▶ _How to complete this task_: The entries below contain a line with "vfov_deg: 47.2" and a line with "exposure_s: 1/60". Quote exactly those two lines and all lines between them.

▶ _Data for the task_:
▼▼▼
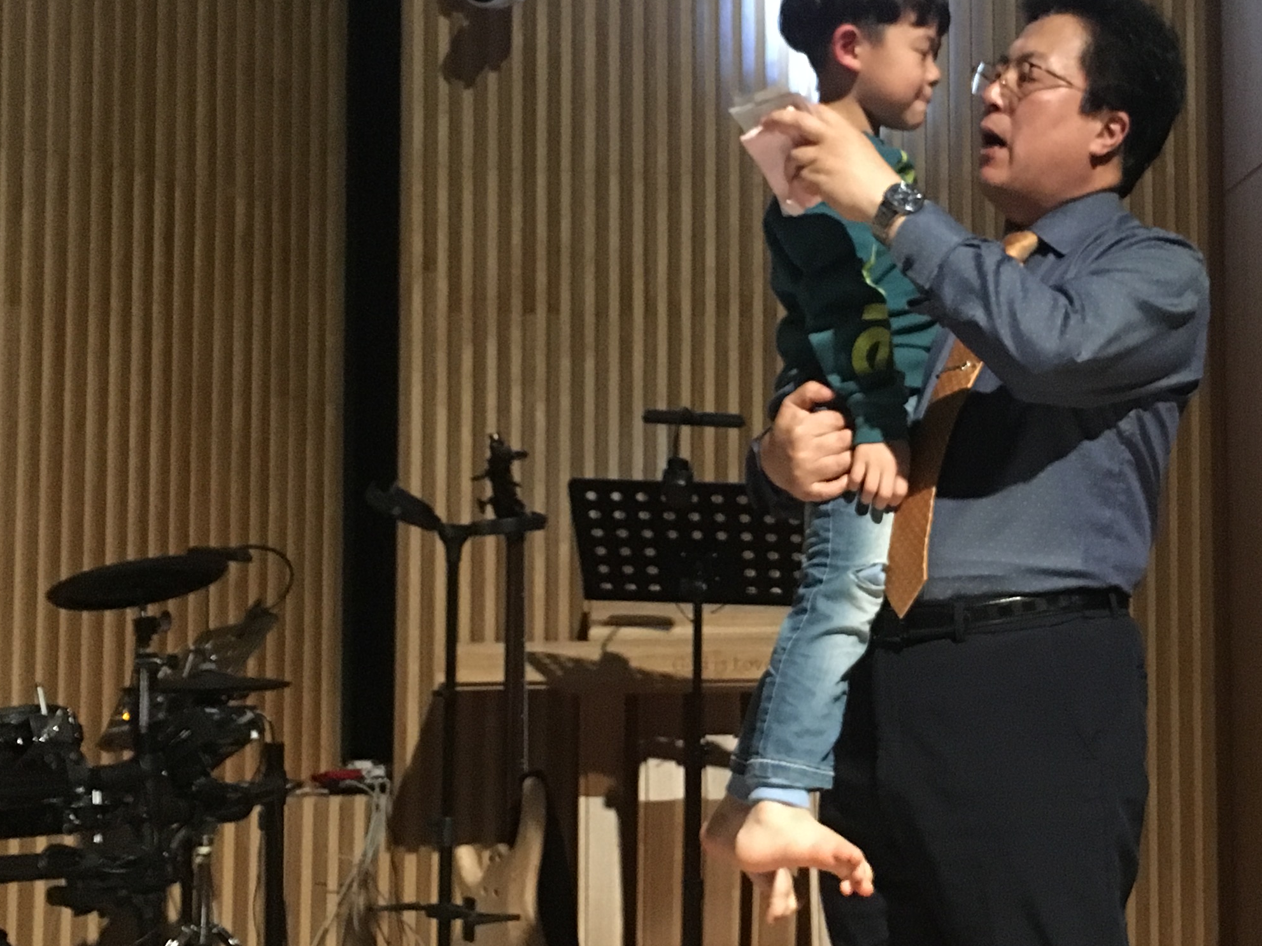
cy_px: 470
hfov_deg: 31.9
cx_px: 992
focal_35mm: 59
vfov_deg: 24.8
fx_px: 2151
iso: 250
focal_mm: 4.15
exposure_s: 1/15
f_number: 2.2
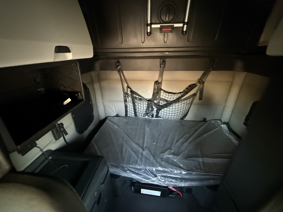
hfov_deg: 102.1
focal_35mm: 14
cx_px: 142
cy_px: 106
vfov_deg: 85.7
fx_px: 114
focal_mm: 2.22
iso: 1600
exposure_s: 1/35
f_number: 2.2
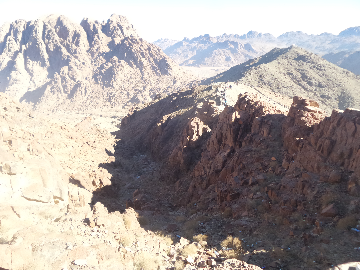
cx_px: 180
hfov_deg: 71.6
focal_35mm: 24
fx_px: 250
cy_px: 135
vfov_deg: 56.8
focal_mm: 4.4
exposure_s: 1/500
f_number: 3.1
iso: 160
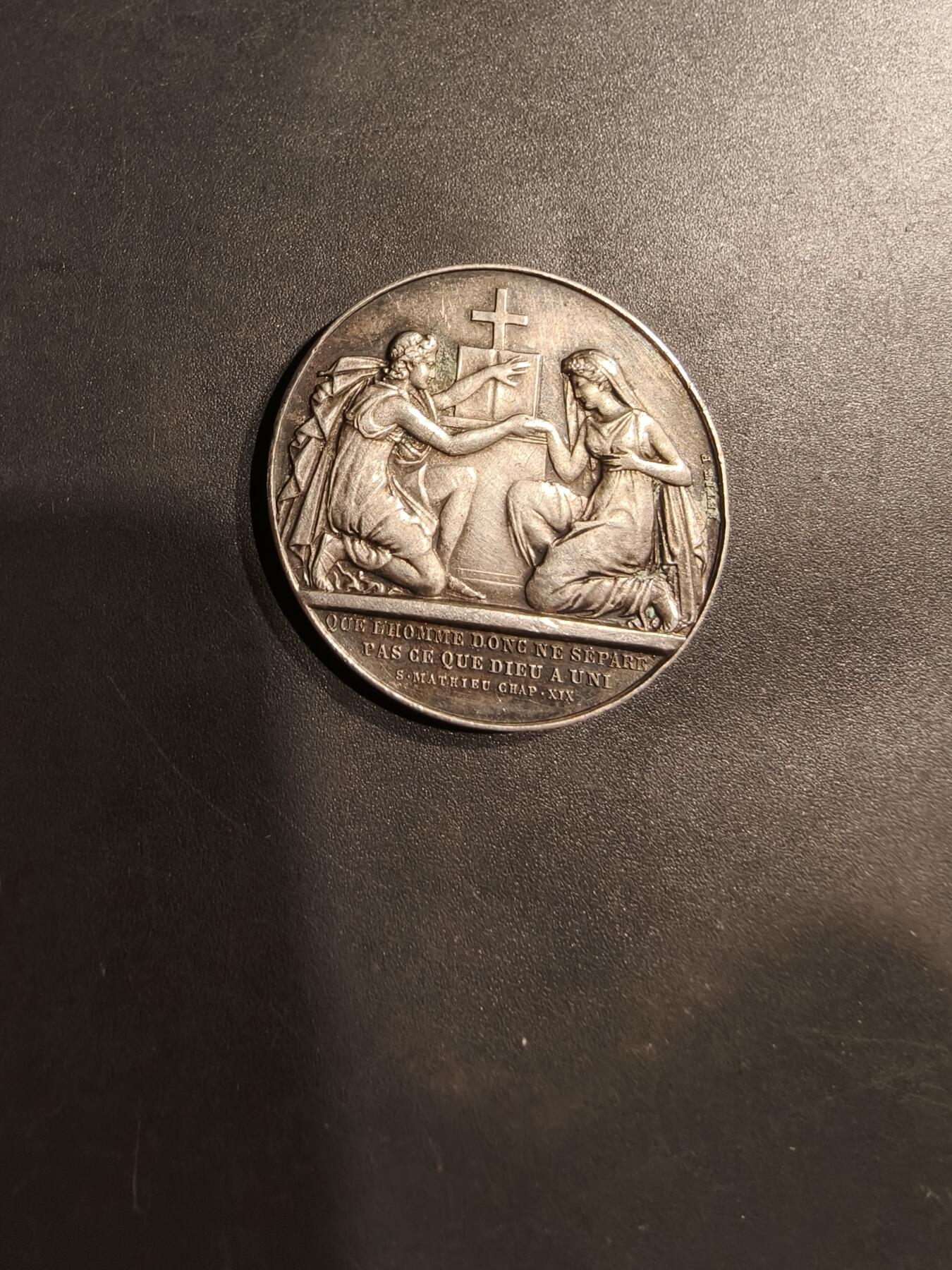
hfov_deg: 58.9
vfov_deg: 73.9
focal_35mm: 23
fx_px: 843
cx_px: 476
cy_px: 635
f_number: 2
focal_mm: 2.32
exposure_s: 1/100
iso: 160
▲▲▲
▼▼▼
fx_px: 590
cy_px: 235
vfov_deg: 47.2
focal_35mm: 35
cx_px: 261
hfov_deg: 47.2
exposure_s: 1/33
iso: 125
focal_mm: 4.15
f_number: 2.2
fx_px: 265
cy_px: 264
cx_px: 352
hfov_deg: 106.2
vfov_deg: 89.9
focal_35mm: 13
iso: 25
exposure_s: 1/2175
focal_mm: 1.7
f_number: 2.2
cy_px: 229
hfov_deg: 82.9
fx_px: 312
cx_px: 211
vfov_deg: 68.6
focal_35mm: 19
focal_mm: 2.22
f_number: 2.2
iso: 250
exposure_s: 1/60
▲▲▲
▶ _Solution to this problem_:
vfov_deg: 47.2
focal_35mm: 35
cx_px: 261
hfov_deg: 47.2
exposure_s: 1/33
iso: 125
focal_mm: 4.15
f_number: 2.2
fx_px: 265
cy_px: 264
cx_px: 352
hfov_deg: 106.2
vfov_deg: 89.9
focal_35mm: 13
iso: 25
exposure_s: 1/2175
focal_mm: 1.7
f_number: 2.2
cy_px: 229
hfov_deg: 82.9
fx_px: 312
cx_px: 211
vfov_deg: 68.6
focal_35mm: 19
focal_mm: 2.22
f_number: 2.2
iso: 250
exposure_s: 1/60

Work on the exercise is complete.